PROVIDED MATERIAL:
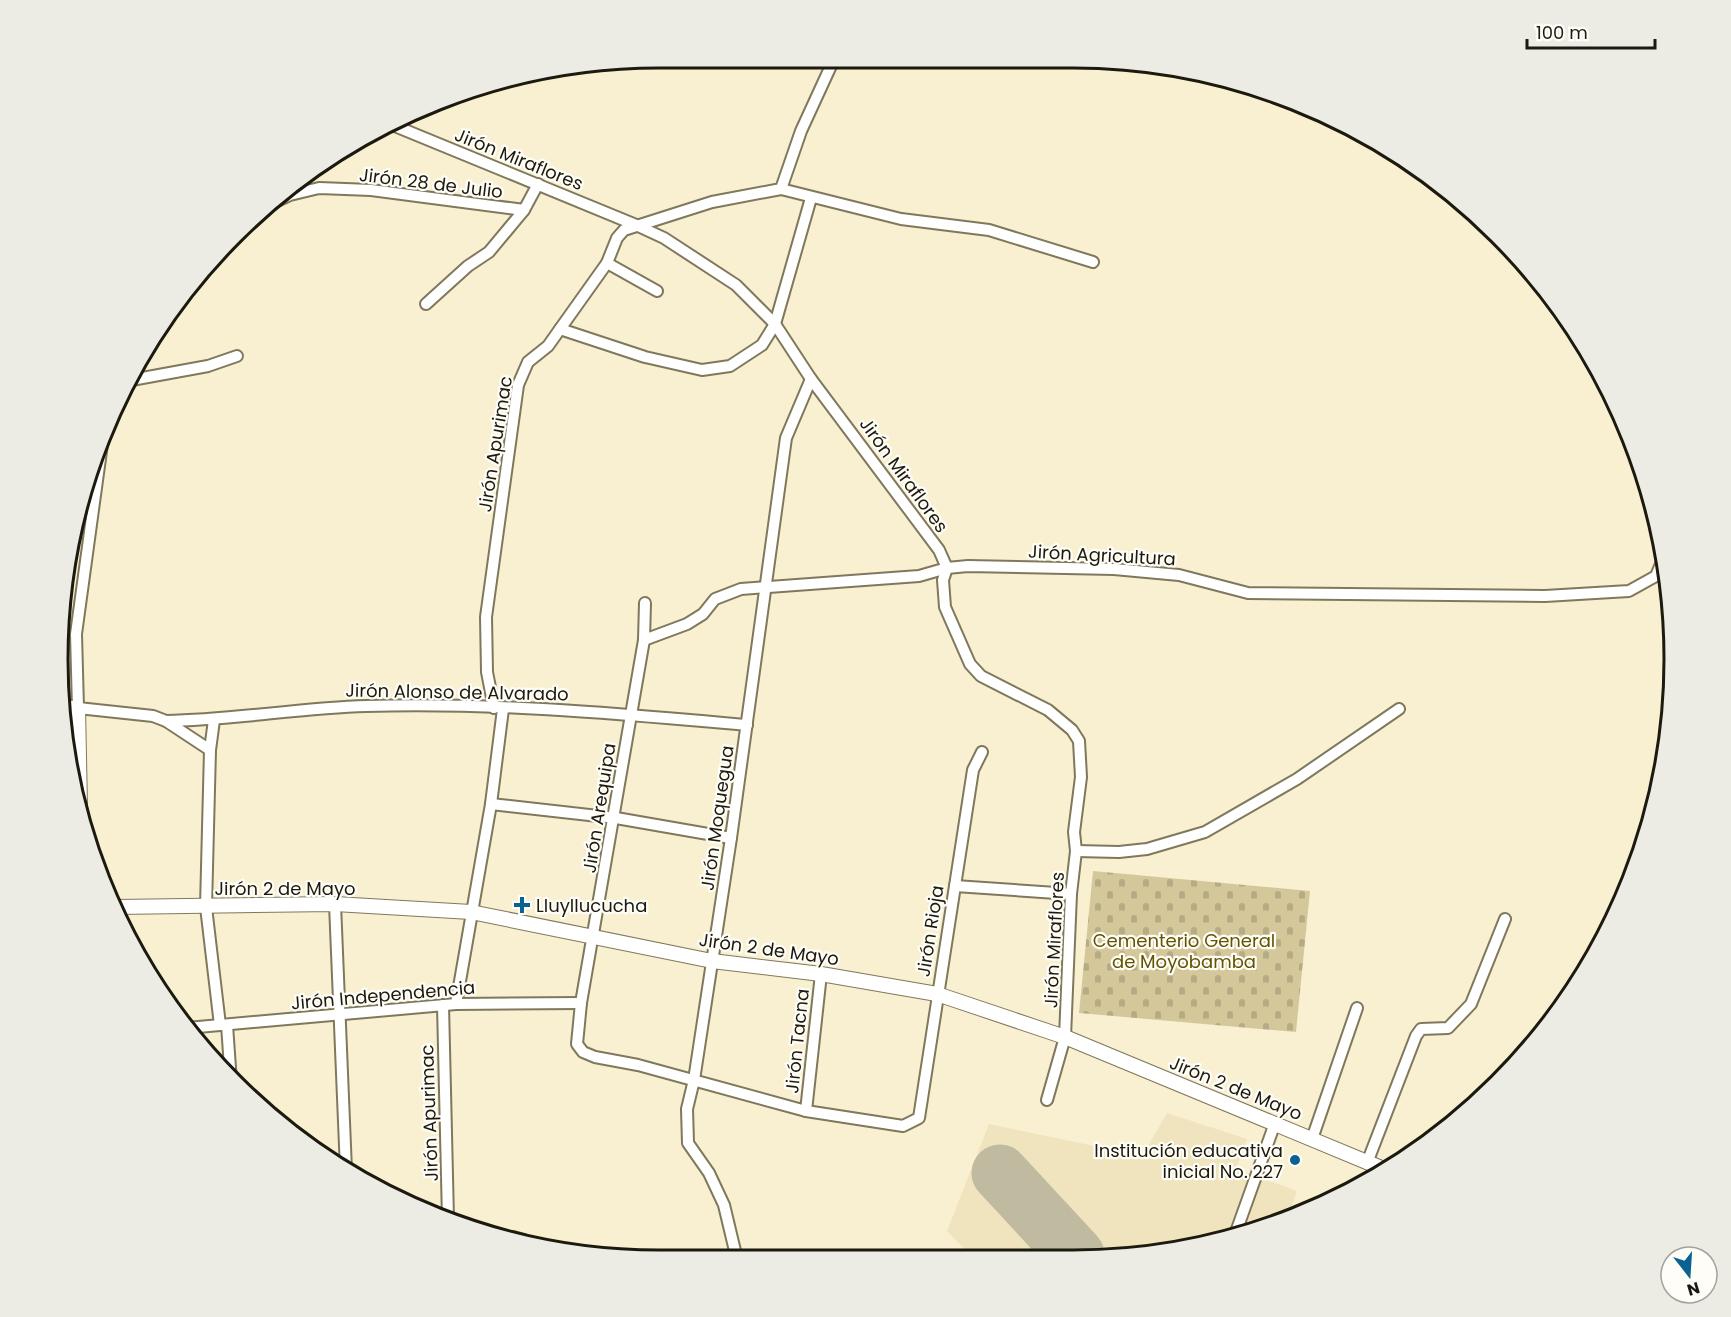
<svg xmlns="http://www.w3.org/2000/svg" width="1731" height="1317" viewBox="0 0 1731 1317" font-family="Poppins,sans-serif">
<defs>
<pattern id="cemetery-stones" width="16" height="16" patternUnits="userSpaceOnUse" patternTransform="scale(1.5)"><rect width="16" height="16" fill="#d4c89b"/><path d="M2 7V4a2 2 0 0 1 4 0v3zM10 15v-3a2 2 0 0 1 4 0v3z" fill="#b5ab84"/></pattern>
</defs>
<rect width="100%" height="100%" fill="#f8f0d1"/>
<path fill="#efe4be" d="M1167,1113L1247,1139L1236,1169L1297,1191L1287,1219L1151,1255H970L947,1231L989,1124L1142,1156Z"/>
<path fill="url(#cemetery-stones)" d="M1093,871L1310,891L1296,1032L1079,1013Z"/>
<g fill="none" stroke-linecap="round" stroke-linejoin="round">
<path stroke="#c0baa0" stroke-width="57" d="M1000,1173L1076,1255"/>
<defs>
<g id="minor">
<path d="M390,124L636,225L664,238L736,285L775,324L811,379L939,550L947,568L943,580L945,607L970,664L981,676L1048,710L1072,730L1079,741L1081,777L1074,832L1076,851L1071,894L1065,1037L1047,1100"/>
<path d="M781,189L901,219L989,230L1093,262"/>
<path d="M271,204L290,195L319,188L371,190L524,210L538,184"/>
<path d="M607,263L657,291"/>
<path d="M426,304L468,266L489,252L524,210"/>
<path d="M560,329L645,357L702,370L730,366L762,345L775,324L811,198"/>
<path d="M126,381L208,366L237,356"/>
<path d="M102,444L76,634L78,708L153,716L166,721L210,750"/>
<path d="M645,603L644,640L581,1003L577,1044L583,1052L595,1057L638,1065L806,1111L903,1126L919,1118L973,770L982,752"/>
<path d="M644,640L687,624L703,614L715,599L741,589L919,576L947,568L968,566L1114,569L1179,575L1248,593L1545,596L1629,591L1656,576L1664,557"/>
<path d="M494,708L487,672L486,617L518,385L528,362L548,346L560,329L607,263L617,238L624,230L712,202L781,189L801,131L835,57"/>
<path d="M214,720L210,750L206,907L220,1025"/>
<path d="M166,721C233,720 299,708 366,706C493,702 621,714 747,725"/>
<path d="M491,804L616,818L731,838"/>
<path d="M1076,851L1119,852L1147,849L1205,832L1297,779L1399,709"/>
<path d="M955,886L1071,894"/>
<path d="M335,904L346,1170"/>
<path d="M456,1004L491,804L503,709"/>
<path d="M443,1005L448,1219"/>
<path d="M227,1025L231,1082"/>
<path d="M187,1028L456,1004L581,1003"/>
<path d="M806,1111L821,974"/>
<path d="M1312,1139L1357,1008"/>
<path d="M1367,1163L1416,1036L1421,1029L1448,1028L1471,1004L1505,919"/>
<path d="M404,1201L422,1207L441,1218"/>
<path d="M1236,1232L1275,1123"/>
<path d="M513,1237L524,1240"/>
<path d="M736,1255L724,1205L709,1173L688,1143L687,1109L694,1080L731,838L786,438L811,379"/>
</g>
<g id="major">
<path d="M60,708H78L80,806"/>
<path d="M116,907L335,904L471,912L712,961L821,974L937,994L1065,1037L1386,1170"/>
</g>
</defs>
<use href="#minor" stroke="#7f785c" stroke-width="14"/>
<use href="#major" stroke="#7f785c" stroke-width="16"/>
<use href="#minor" stroke="#fff" stroke-width="10"/>
<use href="#major" stroke="#fff" stroke-width="14"/>
</g>
<g fill="#0a6293" stroke="#fefdf7" stroke-width="2">
<path d="M519 896h6v6h6v6h-6v6h-6v-6h-6v-6h6z"/>
<circle cx="1295" cy="1160" r="6"/>
</g>
<g text-anchor="middle" dominant-baseline="central" stroke-width="4.5" stroke-linejoin="round" paint-order="stroke">
<g font-size="18" fill="#1c190e" stroke="#fefdf7">
<text transform="translate(519 159) rotate(22)">Jirón Miraflores</text>
<text transform="translate(431 183) rotate(7)">Jirón 28 de Julio</text>
<text transform="translate(495 444) rotate(-81)">Jirón Apurimac</text>
<text transform="translate(904 475) rotate(54)">Jirón Miraflores</text>
<text transform="translate(1102 555) rotate(3)">Jirón Agricultura</text>
<text transform="translate(457 692) rotate(1)">Jirón Alonso de Alvarado</text>
<text transform="translate(599 808) rotate(-81)">Jirón Arequipa</text>
<text transform="translate(717 818) rotate(-82)">Jirón Moquegua</text>
<text x="285" y="888">Jirón 2 de Mayo</text>
<text transform="translate(930 931) rotate(-81)">Jirón Rioja</text>
<text transform="translate(1054 940) rotate(-87)">Jirón Miraflores</text>
<text transform="translate(769 949) rotate(8)">Jirón 2 de Mayo</text>
<text transform="translate(383 995) rotate(-5)">Jirón Independencia</text>
<text transform="translate(797 1041) rotate(-84)">Jirón Tacna</text>
<text transform="translate(1236 1088) rotate(22)">Jirón 2 de Mayo</text>
<text transform="translate(429 1113) rotate(-92)">Jirón Apurimac</text>
</g>
<g font-size="18" fill="#1c190e" stroke="#fefdf7" text-anchor="start">
<text x="536" y="905">Lluyllucucha</text>
<text x="1283" y="1150" text-anchor="end">Institución educativa<tspan x="1283" dy="21">inicial No. 227</tspan></text>
</g>
<g font-size="18" fill="#645300" stroke="#fefdf7">
<text x="1184" y="940">Cementerio General<tspan x="1184" dy="21">de Moyobamba</tspan></text>
</g>
</g>
<path d="M0 0H1731V1317H0ZM659 68H1073A591 591 0 0 1 1664 659V659A591 591 0 0 1 1073 1250H659A591 591 0 0 1 68 659V659A591 591 0 0 1 659 68Z" fill="#ecebe4" fill-rule="evenodd"/>
<path fill="none" stroke="#1c190e" stroke-width="3" d="M659 68H1073A591 591 0 0 1 1664 659V659A591 591 0 0 1 1073 1250H659A591 591 0 0 1 68 659V659A591 591 0 0 1 659 68Z"/>
<g transform="translate(1689 1275) rotate(163)"><circle r="28" fill="#fefdf7" stroke="#a4a29a" stroke-width="1.5"/>
<path d="M0-4.5L10 22L0 15L-10 22Z" fill="#0a6293"/>
<text y="-9" font-size="16" font-weight="bold" text-anchor="middle" fill="#1c190e">N</text>
</g>
<path d="M1527 39v9h128v-9" fill="none" stroke="#1c190e" stroke-width="3"/>
<text x="1536" y="39" font-size="18" fill="#1c190e" stroke="#fefdf7" stroke-width="4.5" paint-order="stroke">100 m</text>
</svg>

DIRECTIONS FOR THIS TASK: Tally the lines of the listing above that include the string "height". Provide the total alone.

SOLUTION TO THE PROBLEM: 3